Kate Winslet leads a strong supporting cast as Joanna Hoffman, Jobs' best friend and head of marketing. She's the calming presence in Jobs' life, balancing him out and giving him a human perspective on everything. Seth Rogen is also memorable as Steve Wozniak, Jobs' former best friend and co-founder of Apple.

Overall, Steve Jobs is the result of a group of immensely talented artists at the top of their games. Danny Boyle has orchestrated an electrifying, moving, and unusual portrait of one of the most brilliant minds in human history. Only a screenwriter like Aaron Sorkin could make some form of sense out of a life like Jobs' and create a beautifully-structured three-act film out of it. In many ways, Steve Jobs is similar to Sorkin's other film, The Social Network, but it distinguishes itself admirably. I wanted to see Steve Jobs again the minute it ended.

4/4

Thursday, October 1, 2015

NYFF Report #2

DE PALMA
Courtesy of A24 Films
NYFF REPORT #2
By Joshua Handler

During my second day at NYFF, I caught the afternoon screening of Nanni Moretti’s latest, Mia Madre, about a film director (Margherita Buy) who must cope with her mother’s failing health as she’s directing a new film starring a pompous American actor (John Turturro). A complex, funny, and sad film, Mia Madre is never boring, as it has enough material and explores enough topics for a miniseries.

I then went to screen Ridley Scott’s The Martian (which I will review in time for release tomorrow). In short, the film was a cinematic high note for the year that is one of Scott’s strongest films in years.
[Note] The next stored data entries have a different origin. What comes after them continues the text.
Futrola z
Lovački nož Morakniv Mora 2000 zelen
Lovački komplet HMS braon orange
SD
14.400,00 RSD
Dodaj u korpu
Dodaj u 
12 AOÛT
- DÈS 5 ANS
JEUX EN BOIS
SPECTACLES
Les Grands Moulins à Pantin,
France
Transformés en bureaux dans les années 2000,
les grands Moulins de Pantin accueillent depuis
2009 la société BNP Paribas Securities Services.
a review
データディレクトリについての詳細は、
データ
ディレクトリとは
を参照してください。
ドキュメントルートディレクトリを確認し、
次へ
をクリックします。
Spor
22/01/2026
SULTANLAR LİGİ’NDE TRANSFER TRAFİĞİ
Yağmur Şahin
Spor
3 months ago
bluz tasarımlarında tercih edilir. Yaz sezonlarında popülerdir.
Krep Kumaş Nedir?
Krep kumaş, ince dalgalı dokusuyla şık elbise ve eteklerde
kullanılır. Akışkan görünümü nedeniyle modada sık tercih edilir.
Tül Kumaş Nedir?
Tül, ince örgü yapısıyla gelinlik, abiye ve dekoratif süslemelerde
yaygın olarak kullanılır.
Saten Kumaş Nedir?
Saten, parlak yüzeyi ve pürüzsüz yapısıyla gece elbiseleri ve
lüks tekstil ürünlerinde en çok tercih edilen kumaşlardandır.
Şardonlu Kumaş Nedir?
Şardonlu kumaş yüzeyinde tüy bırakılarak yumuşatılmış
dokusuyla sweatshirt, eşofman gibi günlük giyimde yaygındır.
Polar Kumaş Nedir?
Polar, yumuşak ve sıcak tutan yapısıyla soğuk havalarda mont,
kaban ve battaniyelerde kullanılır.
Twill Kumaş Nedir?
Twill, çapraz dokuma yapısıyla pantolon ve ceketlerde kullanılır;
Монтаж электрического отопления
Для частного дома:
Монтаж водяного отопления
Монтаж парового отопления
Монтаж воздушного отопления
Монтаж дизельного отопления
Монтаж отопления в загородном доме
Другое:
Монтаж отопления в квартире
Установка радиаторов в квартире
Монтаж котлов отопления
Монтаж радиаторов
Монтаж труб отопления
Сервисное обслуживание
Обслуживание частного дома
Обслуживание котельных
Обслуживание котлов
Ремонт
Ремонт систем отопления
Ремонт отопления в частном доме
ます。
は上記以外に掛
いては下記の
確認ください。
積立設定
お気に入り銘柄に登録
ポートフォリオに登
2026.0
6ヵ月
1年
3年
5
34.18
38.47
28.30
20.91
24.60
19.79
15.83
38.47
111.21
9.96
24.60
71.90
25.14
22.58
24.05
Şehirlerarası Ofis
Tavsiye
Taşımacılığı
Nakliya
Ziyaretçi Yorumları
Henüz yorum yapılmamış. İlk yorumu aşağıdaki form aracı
Tuesday, I screened Guy Maddin and Evan Johnson’s The Forbidden Room. There’s no way I could explain what the film was “about”, what it meant, or what I just saw, however, I will say that I didn't care about any of that, as it was a highly entertaining, audacious film that intrigued me and kept me invested for the vast majority of its running time.
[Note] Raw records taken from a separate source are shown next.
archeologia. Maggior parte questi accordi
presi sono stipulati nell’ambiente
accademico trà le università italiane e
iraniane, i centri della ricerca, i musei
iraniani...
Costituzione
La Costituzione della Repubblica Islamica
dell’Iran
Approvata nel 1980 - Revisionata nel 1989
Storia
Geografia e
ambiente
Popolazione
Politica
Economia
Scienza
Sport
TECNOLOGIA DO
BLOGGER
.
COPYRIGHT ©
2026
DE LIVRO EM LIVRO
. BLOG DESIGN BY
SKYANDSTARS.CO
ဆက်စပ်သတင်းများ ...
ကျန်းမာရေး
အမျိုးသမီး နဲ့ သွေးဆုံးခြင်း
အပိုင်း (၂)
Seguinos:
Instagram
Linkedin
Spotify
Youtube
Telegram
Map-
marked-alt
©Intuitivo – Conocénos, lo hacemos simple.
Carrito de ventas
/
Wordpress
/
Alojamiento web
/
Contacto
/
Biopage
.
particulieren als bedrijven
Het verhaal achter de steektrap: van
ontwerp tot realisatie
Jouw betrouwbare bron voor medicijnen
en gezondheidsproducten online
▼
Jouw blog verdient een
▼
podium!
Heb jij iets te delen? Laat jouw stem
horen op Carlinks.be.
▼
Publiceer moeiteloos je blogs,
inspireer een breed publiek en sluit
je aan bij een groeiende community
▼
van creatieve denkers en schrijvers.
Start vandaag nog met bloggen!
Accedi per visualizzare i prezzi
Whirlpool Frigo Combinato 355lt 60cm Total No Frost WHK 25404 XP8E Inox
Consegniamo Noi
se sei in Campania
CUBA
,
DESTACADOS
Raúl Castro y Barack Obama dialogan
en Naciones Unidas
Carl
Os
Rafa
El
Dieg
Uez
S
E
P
Yesterday, I screened Noah Baumbach and Jake Paltrow’s De Palma, a documentary in which famed director Brian De Palma (Scarface, Carrie, Blow Out) discusses his entire career. In execution, it’s a very simple film, but as a film about filmmaking, it’s unbeatable and shows that Baumbach is as good a documentarian as he is a narrative filmmaker.

Apitchatpong Weerasethakul’s Cemetery of Splendor followed. That film certainly has and will have an audience, but that audience is not me. It’s simply not my cup of tea.